Там повторилось то же самое: бокалы, салфетки, столовые приборы, дотронуться, переложить, коснуться, переставить, чтобы в каждый из этих предметов перетекла его энергия, чтобы они, как и он сам, прониклись надеждой. Удовлетворенно кивнув, он занял свое место за столом, внимательно осмотрел столовые приборы, тарелки, бокалы для вина, сделал три глубоких вдоха, закрыл глаза, сосредоточился и начал истово молиться в ожидании.
Ему было известно: если долго ждать и горячо желать…
Они придут, сядут, поздороваются с ним, как обычно: мать поцелует в щеку, отец схватит за руку и крепко сожмет, в конце концов громкие приветствия поутихнут, и тогда можно будет начать прощальный ужин в ресторане этого заштатного городка.

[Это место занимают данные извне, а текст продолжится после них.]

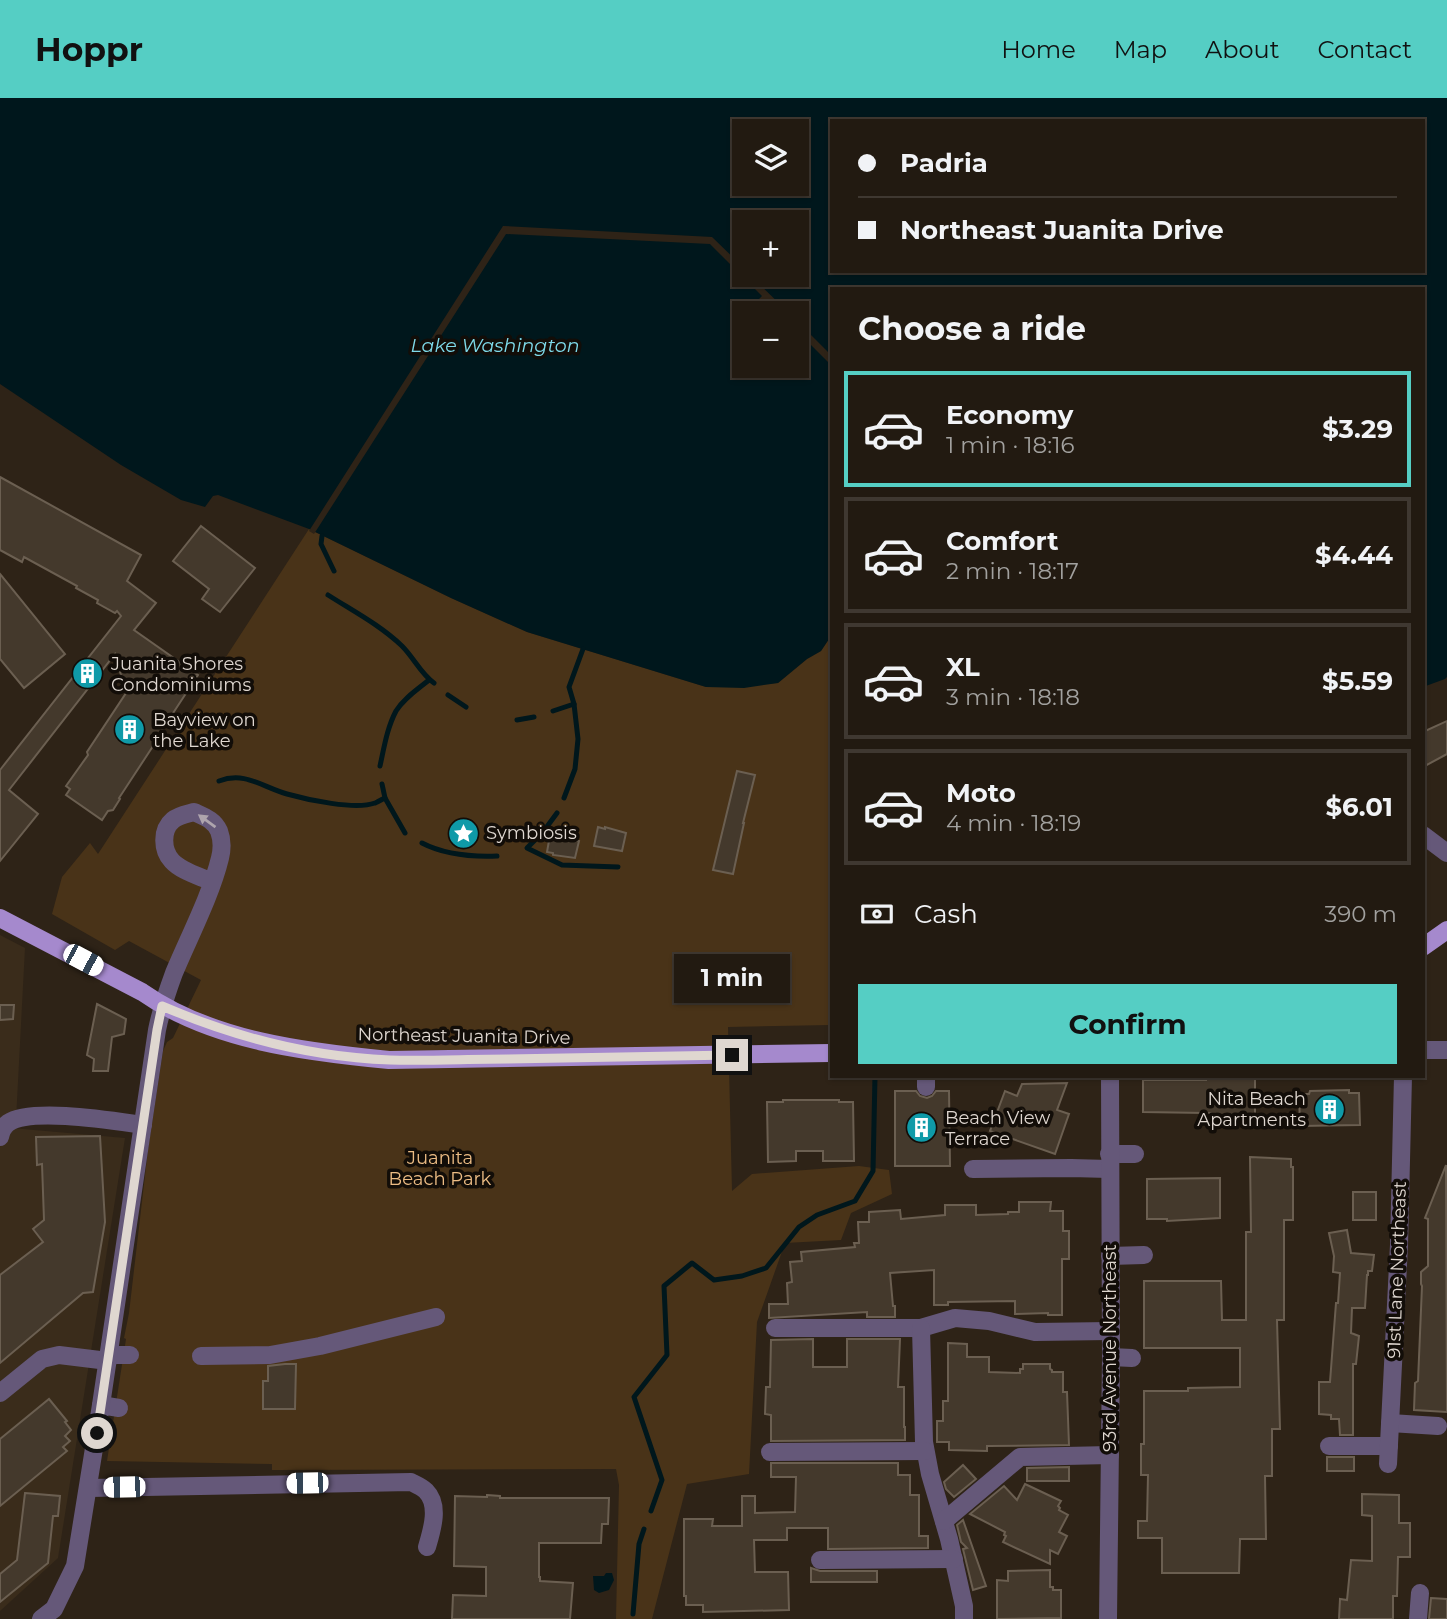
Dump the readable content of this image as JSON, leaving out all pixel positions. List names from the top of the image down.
{
  "streets": {
    "main road": ["Northeast Juanita Drive"],
    "street": ["91st Lane Northeast", "93rd Avenue Northeast"]
  },
  "water": ["Lake Washington"],
  "parks": ["Juanita Beach Park"],
  "places": {
    "building": [
      "Juanita Shores Condominiums",
      "Bayview on the Lake",
      "Nita Beach Apartments",
      "Beach View Terrace"
    ],
    "place": ["Symbiosis"]
  },
  "page": {
    "header": "Hoppr",
    "nav": [
      "Home",
      "Map",
      "About",
      "Contact"
    ],
    "map_buttons": ["+", "−"],
    "banner": ["Padria", "Northeast Juanita Drive"],
    "heading": "Choose a ride",
    "list": [
      {
        "name": "Economy",
        "note": "1 min · 18:16",
        "value": "$3.29"
      },
      {
        "name": "Comfort",
        "note": "2 min · 18:17",
        "value": "$4.44"
      },
      {
        "name": "XL",
        "note": "3 min · 18:18",
        "value": "$5.59"
      },
      {
        "name": "Moto",
        "note": "4 min · 18:19",
        "value": "$6.01"
      }
    ],
    "pay": ["Cash", "390 m"],
    "bubble": "1 min",
    "buttons": "Confirm"
  }
}
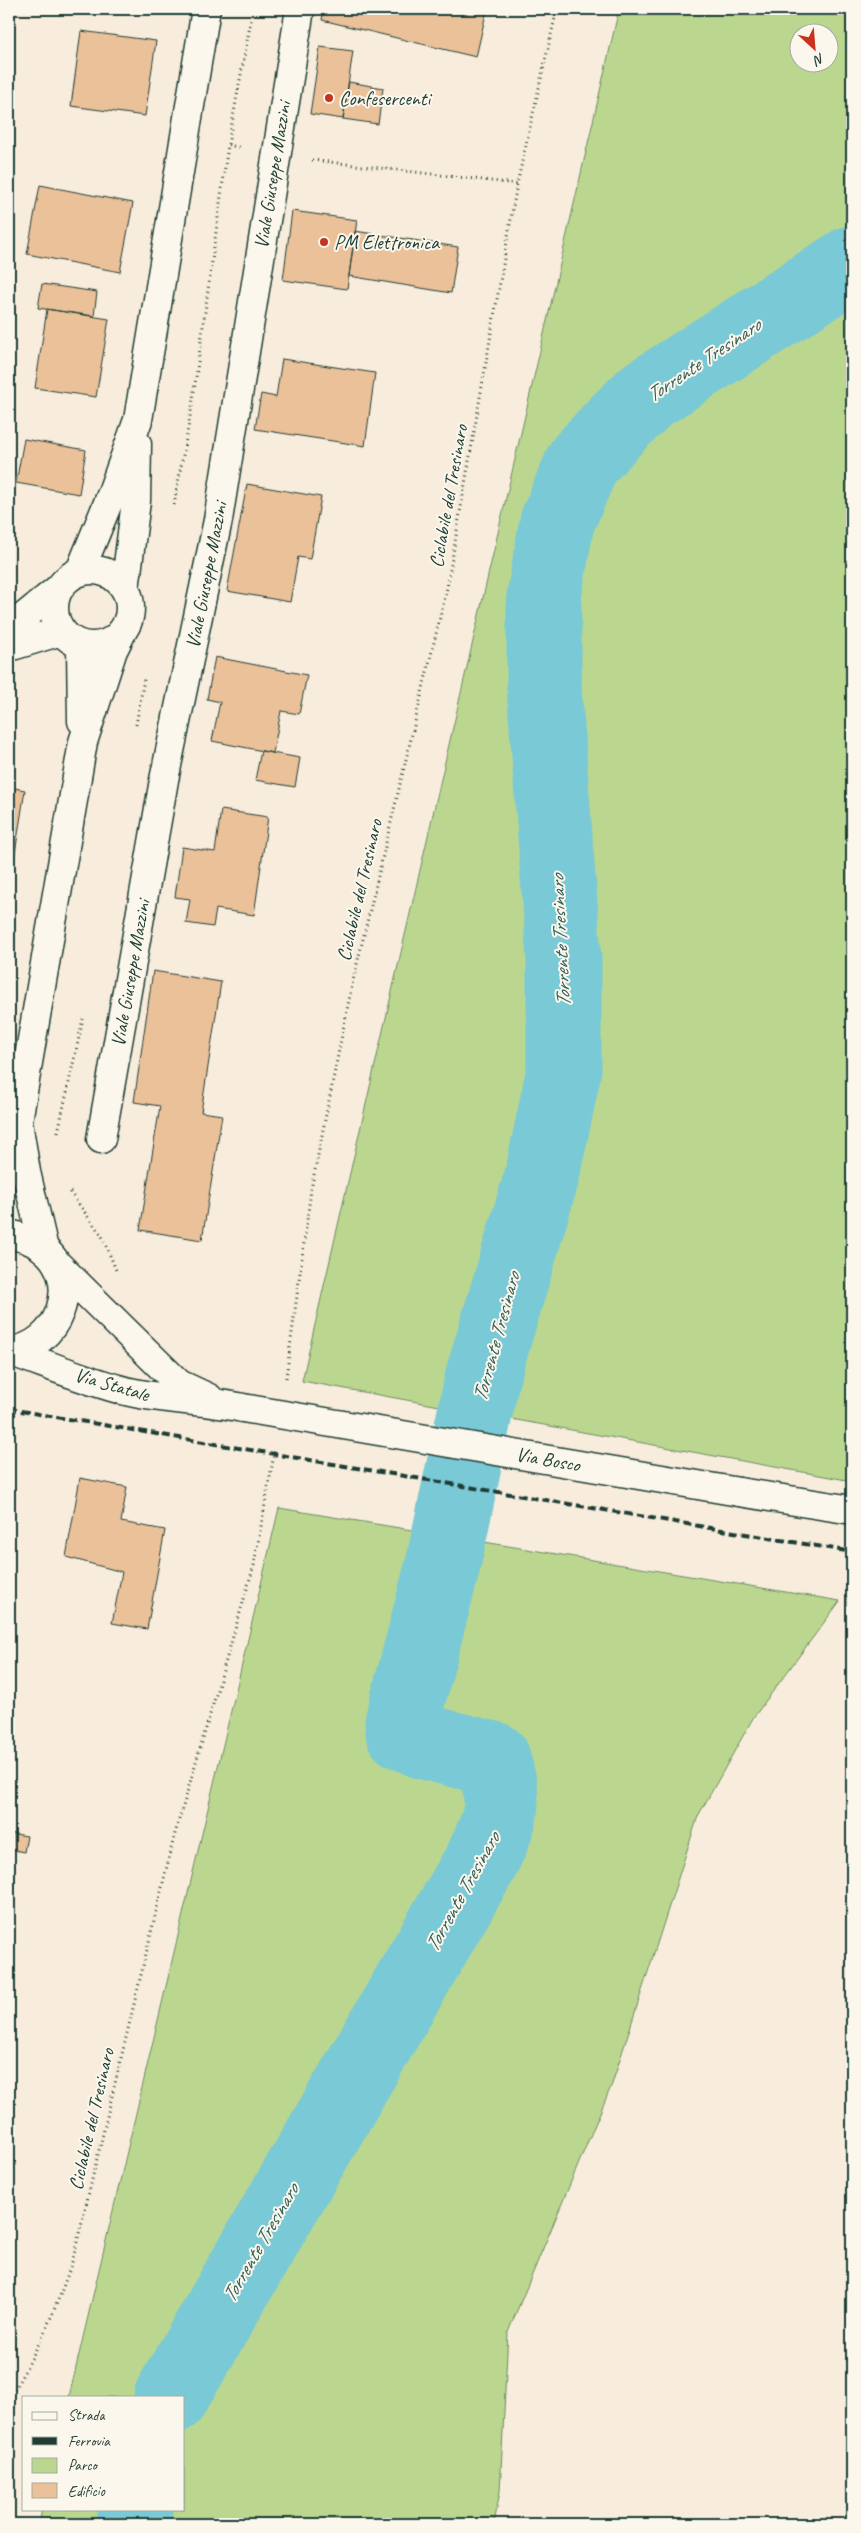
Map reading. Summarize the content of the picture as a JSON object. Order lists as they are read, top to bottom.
{
  "streets": {
    "street": ["Viale Giuseppe Mazzini", "Via Statale", "Via Bosco"],
    "path": ["Ciclabile del Tresinaro"]
  },
  "crossings": [
    ["Via Statale", "Via Bosco"]
  ],
  "water": ["Torrente Tresinaro"],
  "places": ["Confesercenti", "PM Elettronica"],
  "legend": [
    "Strada",
    "Ferrovia",
    "Parco",
    "Edificio"
  ],
  "north": "bottom right"
}
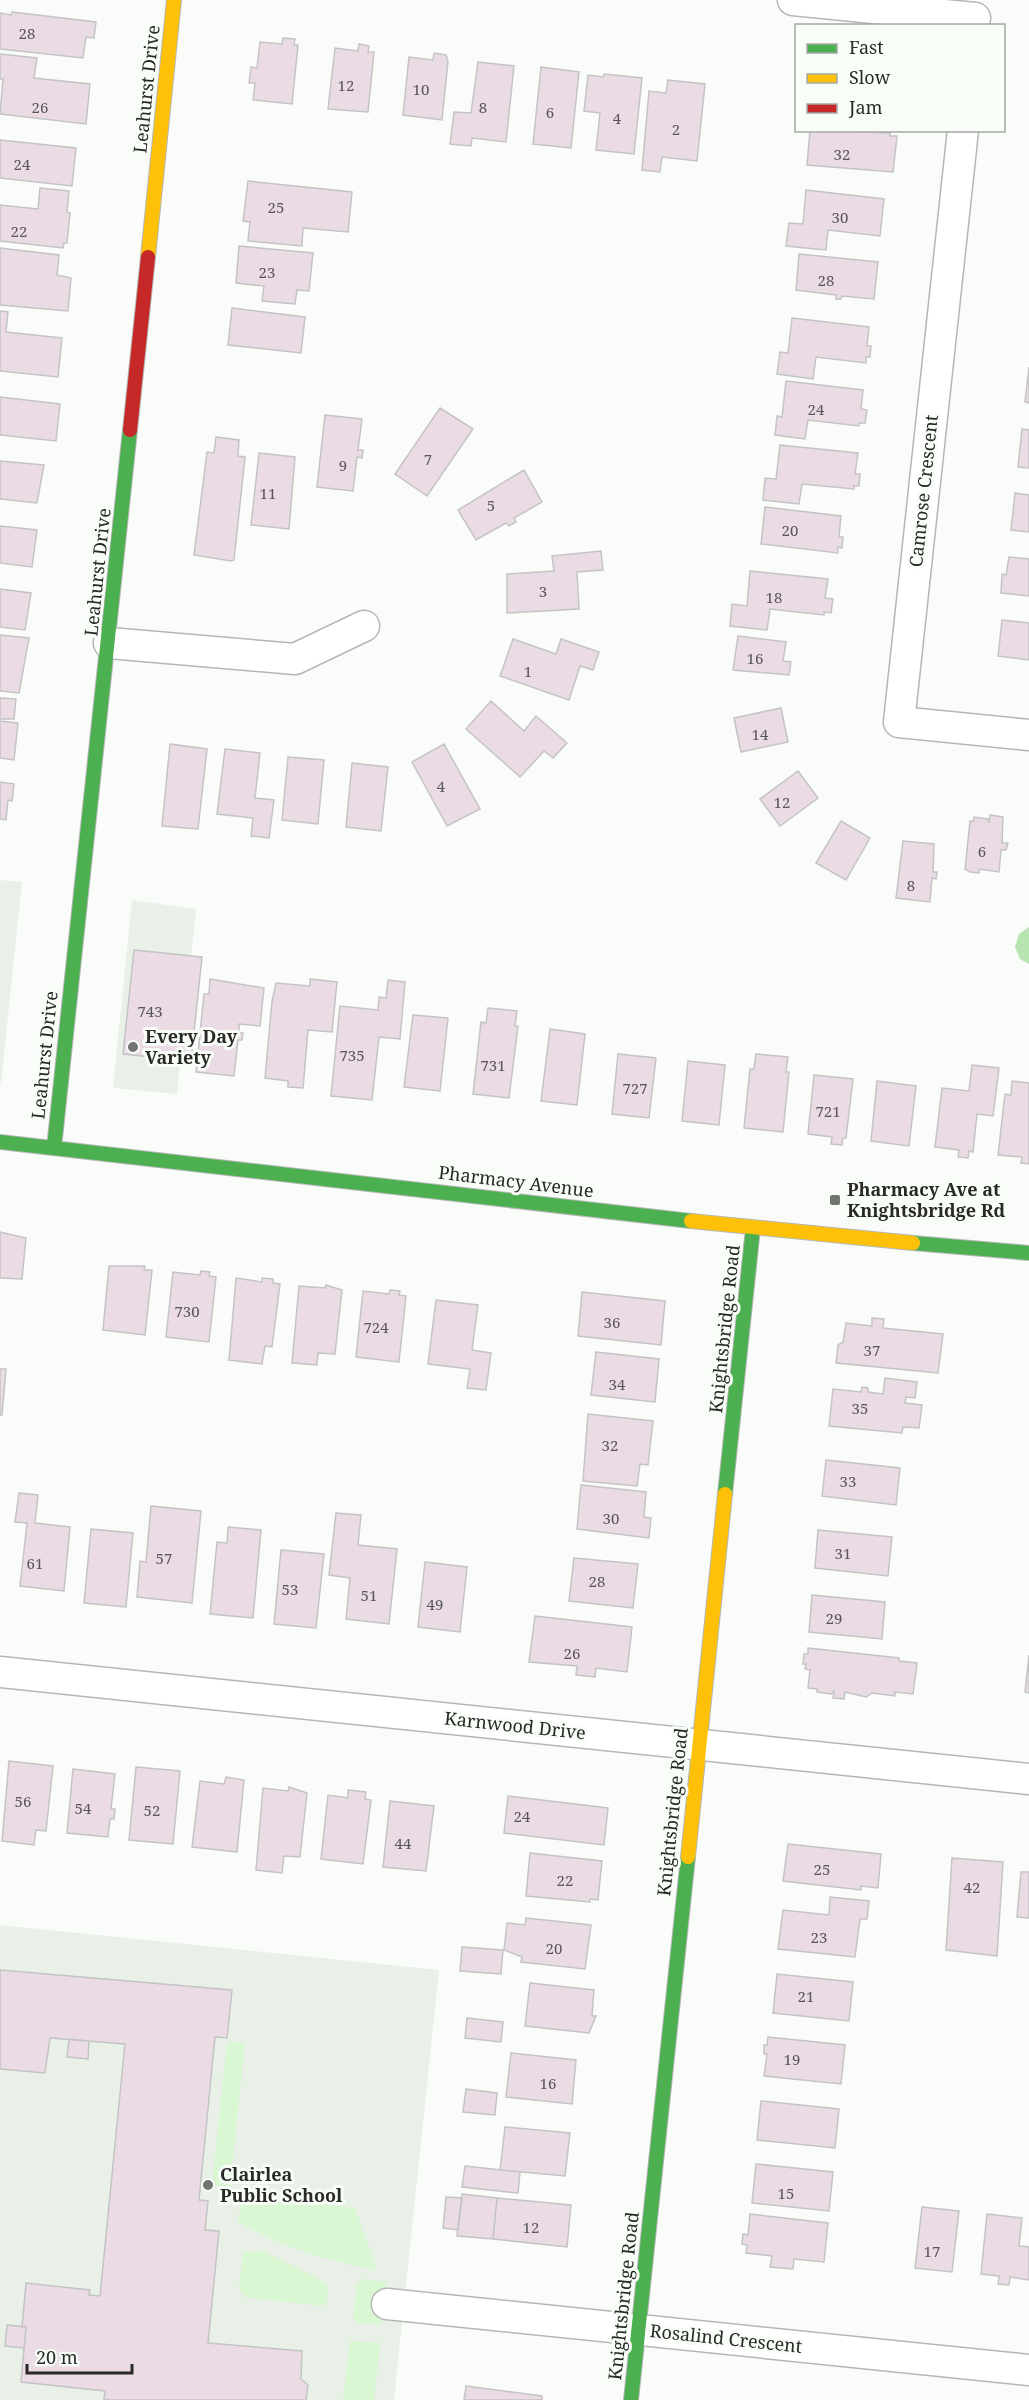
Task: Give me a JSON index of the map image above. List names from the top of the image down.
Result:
{
  "streets": {
    "street": [
      "Leahurst Drive",
      "Camrose Crescent",
      "Pharmacy Avenue",
      "Knightsbridge Road",
      "Karnwood Drive",
      "Rosalind Crescent"
    ]
  },
  "crossings": [
    ["Leahurst Drive", "Pharmacy Avenue"],
    ["Pharmacy Avenue", "Knightsbridge Road"],
    ["Knightsbridge Road", "Karnwood Drive"],
    ["Knightsbridge Road", "Rosalind Crescent"]
  ],
  "places": {
    "other": ["Every Day Variety", "Clairlea Public School"],
    "transit": ["Pharmacy Ave at Knightsbridge Rd"]
  },
  "house_numbers": [
    "28",
    "12",
    "10",
    "26",
    "8",
    "6",
    "4",
    "2",
    "32",
    "24",
    "25",
    "30",
    "22",
    "23",
    "28",
    "24",
    "7",
    "9",
    "11",
    "5",
    "20",
    "3",
    "18",
    "16",
    "1",
    "14",
    "4",
    "12",
    "6",
    "8",
    "743",
    "735",
    "731",
    "727",
    "721",
    "730",
    "36",
    "724",
    "37",
    "34",
    "35",
    "32",
    "33",
    "30",
    "31",
    "57",
    "61",
    "28",
    "53",
    "51",
    "49",
    "29",
    "26",
    "56",
    "54",
    "52",
    "24",
    "44",
    "25",
    "22",
    "42",
    "23",
    "20",
    "21",
    "19",
    "16",
    "15",
    "12",
    "17"
  ],
  "legend": ["Fast", "Slow", "Jam"],
  "scale_bar": "20 m"
}
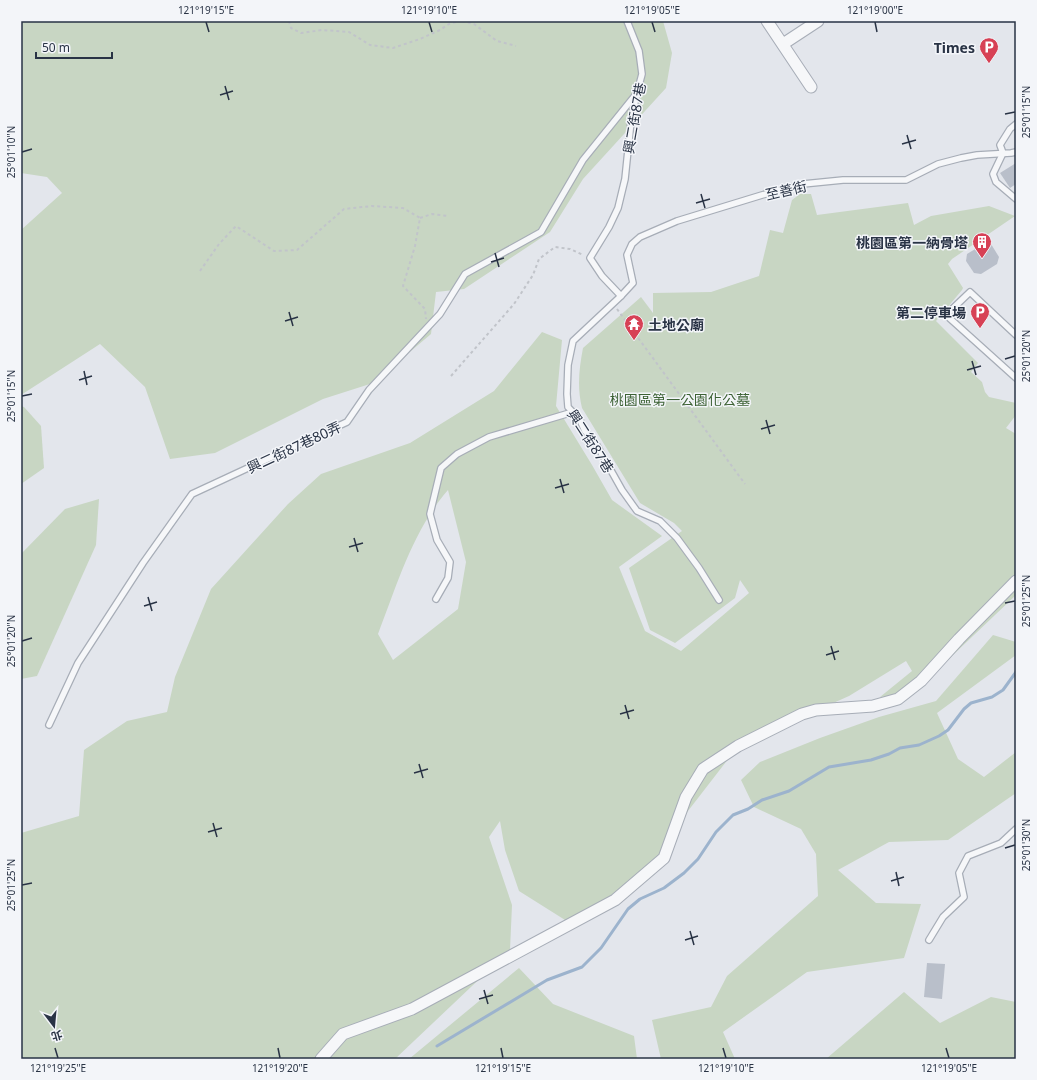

Прошло две минуты. Он слышал, как тикают часы на запястье. И больше ничего. Прошла еще минута. Он сосредоточился. Начал молиться. Сердце билось совсем тихо. И опять ничего.
Еще минута. Он прислушивался к своему дыханию. Показалось: вот сейчас. Сейчас, черт возьми. Давайте же!
Сердце у него запрыгало.
Дверь в зал открылась.
Не поднимая головы, не открывая глаз, он затаил дыхание.
Кто-то направлялся к его столику. Кто-то остановился. Кто-то смотрел на него сверху.
— Я уж думала, мы никогда больше не дождемся от тебя приглашения на ужин, — сказала ему мать.
Когда он открыл глаза, она как раз наклонилась поцеловать его в висок.
— Сколько лет, сколько зим! — Отец схватил его за руку и крепко пожал. — Как жизнь, сынок?
Сын вскочил, едва не опрокинув бокал.
— Отлично, пап. Привет, мам! Садитесь, что же вы, садитесь, прошу вас!
Почему-то они так и остались стоять. Все в замешательстве смотрели друг на друга, будто оглушенные, пока…
— Да не волнуйся, тут все свои, — сказала мать. — Что ж ты так долго нас не звал? Ведь…
— Много воды утекло, сын. — Отец все еще сжимал его руку стальной хваткой. Он подмигнул, словно уверяя, что не в обиде. — Мы все понимаем. У тебя дел по горло. Ты в порядке, сын?
— В порядке, — ответил сын. — Только… соскучился! — Тут он порывисто прижал к себе их обоих, потому что на глаза навернулась влага. — А вы… — он осекся и покраснел. — Я хочу сказать…
— Не смущайся, сынок, — сказал отец. — У нас все нормально. Поначалу пришлось туговато. С непривычки. Как, черт возьми, это выразить словами? Никак, поэтому и не буду…
— Джордж, умоляю, хватит болтать, распорядись насчет столика, — вмешалась мать.
— Это и есть наш столик, — сказал сын, указывая на свободные места. Он вдруг сообразил, что не зажег свечу, и дрожащими руками сделал это сейчас. — Садитесь. Выпейте вина!